In the first instance of a major 'cryptojacking' attack in India, more than 2,000 computers of the Aditya Birla Group were reportedly hacked by miners to mine cryptocurrencies.
"Recently, the advance threat detection systems of our Group alerted us of suspicious activity on some desktop systems. Based on this, our internal team immediately carried out an investigation and deployed countermeasures to isolate and eliminate the cause of this activity," an Aditya Birla Group spokesperson told Economic Times.
The spokesperson added that there was no data loss due to the activity.
According to a report in the economic daily, the attack was first detected a month ago at a group's overseas subsidiary and the attackers were 'cryptojacking' to mine a virtually untraceable digital currency called Monero.
Cryptojacking is defined as the secret use of a computing device to mine cryptocurrency.
With a low barrier of entry, cyber criminals are increasingly harnessing stolen processing power and cloud CPU usage from consumers and enterprises to mine cryptocurrency.
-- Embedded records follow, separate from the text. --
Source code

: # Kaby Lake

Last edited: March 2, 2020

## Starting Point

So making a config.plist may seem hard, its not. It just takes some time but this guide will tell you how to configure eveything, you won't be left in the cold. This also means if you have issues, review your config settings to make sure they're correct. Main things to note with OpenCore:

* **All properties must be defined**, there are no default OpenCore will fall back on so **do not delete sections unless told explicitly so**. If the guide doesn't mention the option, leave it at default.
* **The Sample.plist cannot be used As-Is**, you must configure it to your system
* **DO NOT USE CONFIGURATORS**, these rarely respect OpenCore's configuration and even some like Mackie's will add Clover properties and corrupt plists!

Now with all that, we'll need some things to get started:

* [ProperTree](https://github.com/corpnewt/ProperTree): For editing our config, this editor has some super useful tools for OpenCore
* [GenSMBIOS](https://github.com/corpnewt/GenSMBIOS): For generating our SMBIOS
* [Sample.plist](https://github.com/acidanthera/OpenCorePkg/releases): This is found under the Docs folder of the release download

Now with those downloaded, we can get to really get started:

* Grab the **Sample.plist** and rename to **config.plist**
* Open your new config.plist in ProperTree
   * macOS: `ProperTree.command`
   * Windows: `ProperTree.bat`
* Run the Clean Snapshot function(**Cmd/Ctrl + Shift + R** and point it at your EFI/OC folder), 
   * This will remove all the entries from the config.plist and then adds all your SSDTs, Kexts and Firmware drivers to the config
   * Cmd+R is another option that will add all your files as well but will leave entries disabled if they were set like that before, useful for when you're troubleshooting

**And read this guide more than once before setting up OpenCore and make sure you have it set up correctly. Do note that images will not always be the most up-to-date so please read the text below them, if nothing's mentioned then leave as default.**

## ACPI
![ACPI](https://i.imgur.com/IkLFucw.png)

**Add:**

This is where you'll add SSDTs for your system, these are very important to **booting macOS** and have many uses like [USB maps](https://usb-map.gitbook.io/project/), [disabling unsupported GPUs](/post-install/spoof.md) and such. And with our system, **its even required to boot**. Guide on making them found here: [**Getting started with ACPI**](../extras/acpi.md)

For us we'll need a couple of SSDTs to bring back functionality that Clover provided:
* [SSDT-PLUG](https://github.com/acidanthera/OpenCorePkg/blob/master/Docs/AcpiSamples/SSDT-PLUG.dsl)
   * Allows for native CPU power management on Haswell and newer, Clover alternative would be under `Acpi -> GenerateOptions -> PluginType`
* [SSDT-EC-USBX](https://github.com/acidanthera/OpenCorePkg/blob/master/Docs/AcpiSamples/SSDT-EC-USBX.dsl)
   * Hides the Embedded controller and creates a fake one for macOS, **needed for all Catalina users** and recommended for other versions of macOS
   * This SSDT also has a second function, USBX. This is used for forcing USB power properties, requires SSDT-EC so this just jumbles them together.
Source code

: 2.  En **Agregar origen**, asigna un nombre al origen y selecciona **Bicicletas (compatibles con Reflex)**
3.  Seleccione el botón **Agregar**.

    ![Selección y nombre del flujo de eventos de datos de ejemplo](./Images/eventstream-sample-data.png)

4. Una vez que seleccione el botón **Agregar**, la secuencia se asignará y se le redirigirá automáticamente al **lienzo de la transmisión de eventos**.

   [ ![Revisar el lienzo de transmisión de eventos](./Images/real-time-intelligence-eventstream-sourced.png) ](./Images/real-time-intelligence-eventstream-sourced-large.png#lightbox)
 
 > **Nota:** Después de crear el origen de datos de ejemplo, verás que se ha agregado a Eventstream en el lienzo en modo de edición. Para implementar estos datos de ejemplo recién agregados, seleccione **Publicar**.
Cryptojacking can slow devices, overheat batteries and in some cases, render devices unusable. For enterprise organisations, it can put corporate networks at risk of shutdown and inflate cloud CPU usage, adding to the cost.
"Cryptojacking is a rising threat to cyber and personal security. The massive profit incentive puts people, devices and organizations at risk of unauthorised coinminers siphoning resources from their systems, further motivating criminals to infiltrate everything from home PCs to giant data centers," Tarun Kaura, Director, Enterprise Security Product Management, APJ at Symantec recently told news agency IANS.
Companies are slowly taking note of the latest kind of cyber attack and working for solutions to prevent it. Google recently announced it would ban all extensions that involved cryptocurrency mining from its Chrome browser – regardless of whether the mining was done openly or in secret.
Started in 2014, Monero is very different. It encrypts the recipient’s address on its blockchain and generates fake addresses to obscure the real sender. It also obscures the amount of the transaction.
Monero quadrupled in value to $349 in the final two months of 2017, according to coinmarketcap.com, placing it among a number of upstart coins that that rose faster than bitcoin, the world’s most valuable digital currency.